---- Selected extract
Deadly malaria, painful filariasis and other mosquito-borne diseases can likely be controlled using a parasite known as Wolbachia.
The research could create a new way to manage mosquito populations and eventually save millions of lives each year.
“We took a strain of mosquitoes, transinfected them with the inherited bacteria Wolbachia, and looked at gene expression compared with mosquitoes that didn’t have Wolbachia,” said Steven Sinkins, a scientist at the University of Oxford who co-authored a paper appearing today in the journal Science.
“We found a surprising number of immune genes were turned way up.”
For years scientists have known that mosquitoes, fruit flies and other insects infected with Wolbachia live about half as long as their uninfected counterparts.
Scientists have also known that infected animals have dramatically lower transmission rates for a number of diseases.
--------
---- Source material
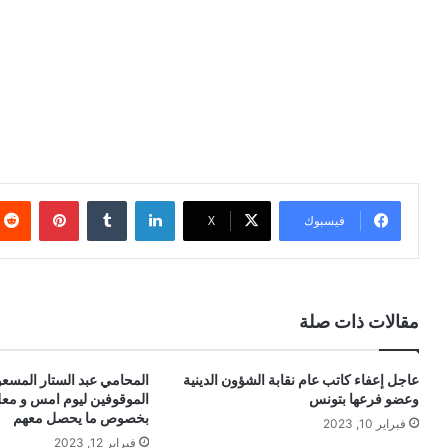
لينكدإن
بينتيري
فيسبوك
X
مقالات ذات صلة
عاجل إعفاء كاتب عام نقابة الشؤون الدينية
المحامي عبد الستار المس
وعضو فرعها بتونس
الموقوفين ليوم امس و مع
بخصوص ما يحصل معهم
فبراير 10, 2023
فبراير 12, 2023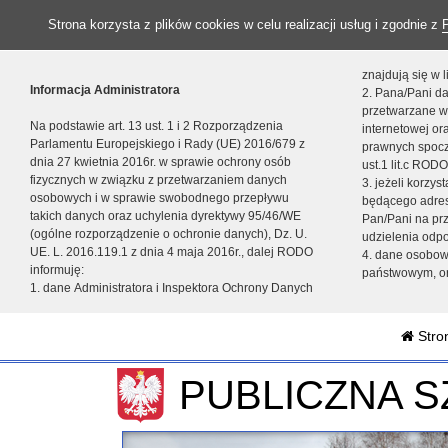
Strona korzysta z plików cookies w celu realizacji usług i zgodnie z
znajdują się w
Informacja Administratora
2. Pana/Pani da
przetwarzane w
Na podstawie art. 13 ust. 1 i 2 Rozporządzenia
internetowej o
Parlamentu Europejskiego i Rady (UE) 2016/679 z
prawnych spocz
dnia 27 kwietnia 2016r. w sprawie ochrony osób
ust.1 lit.c RODO
fizycznych w związku z przetwarzaniem danych
3. jeżeli korzy
osobowych i w sprawie swobodnego przepływu
będącego adres
takich danych oraz uchylenia dyrektywy 95/46/WE
Pan/Pani na pr
(ogólne rozporządzenie o ochronie danych), Dz. U.
udzielenia odp
UE. L. 2016.119.1 z dnia 4 maja 2016r., dalej RODO
4. dane osobo
informuję:
państwowym, or
1. dane Administratora i Inspektora Ochrony Danych
Stro
PUBLICZNA 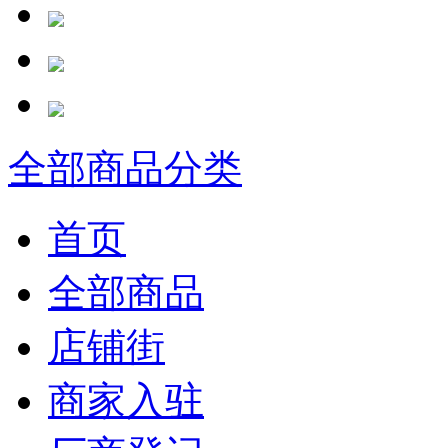
全部商品分类
首页
全部商品
店铺街
商家入驻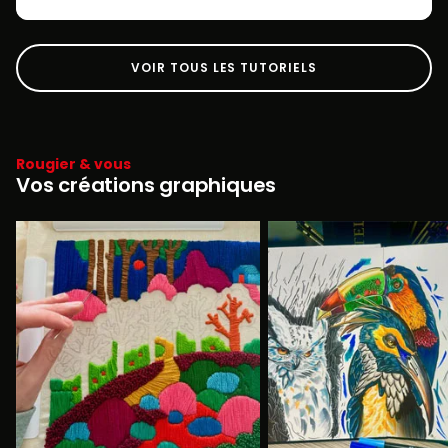
VOIR TOUS LES TUTORIELS
Rougier & vous
Vos créations graphiques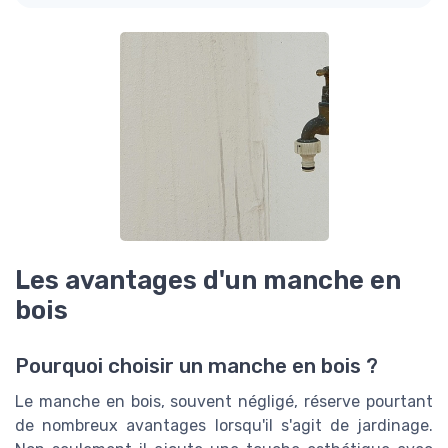
Les avantages d'un manche en
bois
Pourquoi choisir un manche en bois ?
Le manche en bois, souvent négligé, réserve pourtant
de nombreux avantages lorsqu'il s'agit de jardinage.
--------
◆ Required work
**a.** From the Wolbachia passage, extract the part that opens with the words containing "Deadly malaria, painful" and closes with "lives each year.".
**b.** Condense the paragraph of the Wolbachia passage that begins "We took a strain of mosquitoes" into one shorter sentence that keeps its main facts.
**c.** Write what comes next in the Wolbachia passage, picking up after its last sentence.
The records have no connection to the Wolbachia passage.

◆ Numbered answers
**a.**
Deadly malaria, painful filariasis and other mosquito-borne diseases can likely be controlled using a parasite known as Wolbachia.
The research could create a new way to manage mosquito populations and eventually save millions of lives each year.

**b.** Steven Sinkins of the University of Oxford, a co-author of a paper in the journal Science, said his team transinfected a mosquito strain with the inherited bacteria Wolbachia and compared its gene expression with that of mosquitoes lacking Wolbachia.

**c.**
What scientists didn’t know is why the Wolbachia-infected insects lived half as long, or why they were less likely to pass on diseases to humans. Sinkins and his colleagues have now answered a large part of both questions.
For their study, the researchers infected the mosquito eggs with Wolbachia. When the eggs hatched and the mosquitoes grew up, the scientists then infected the mosquitoes with the nematode that causes filiariasis.
The mosquitoes’ immune system, already in overdrive because of the Wolbachia infection, destroyed as much as 100 percent of all the nematodes.
Presumably malaria, yellow fever, dengue fever and other diseases will be similarly destroyed, although more testing is required to definitively prove the effectiveness of this method, said Sinkins.
The Wolbachia infection is especially taxing on mosquitoes’ immune system and takes a lot of energy. Wolbachia-infected mosquitoes live half as long as uninfected mosquitoes.
Not only does Wolbachia decrease the total number of disease-carrying, bloodthirsty, flying syringes, it also decreases their numbers. Old mosquitoes are more likely to carry disease causing infections than young mosquitoes.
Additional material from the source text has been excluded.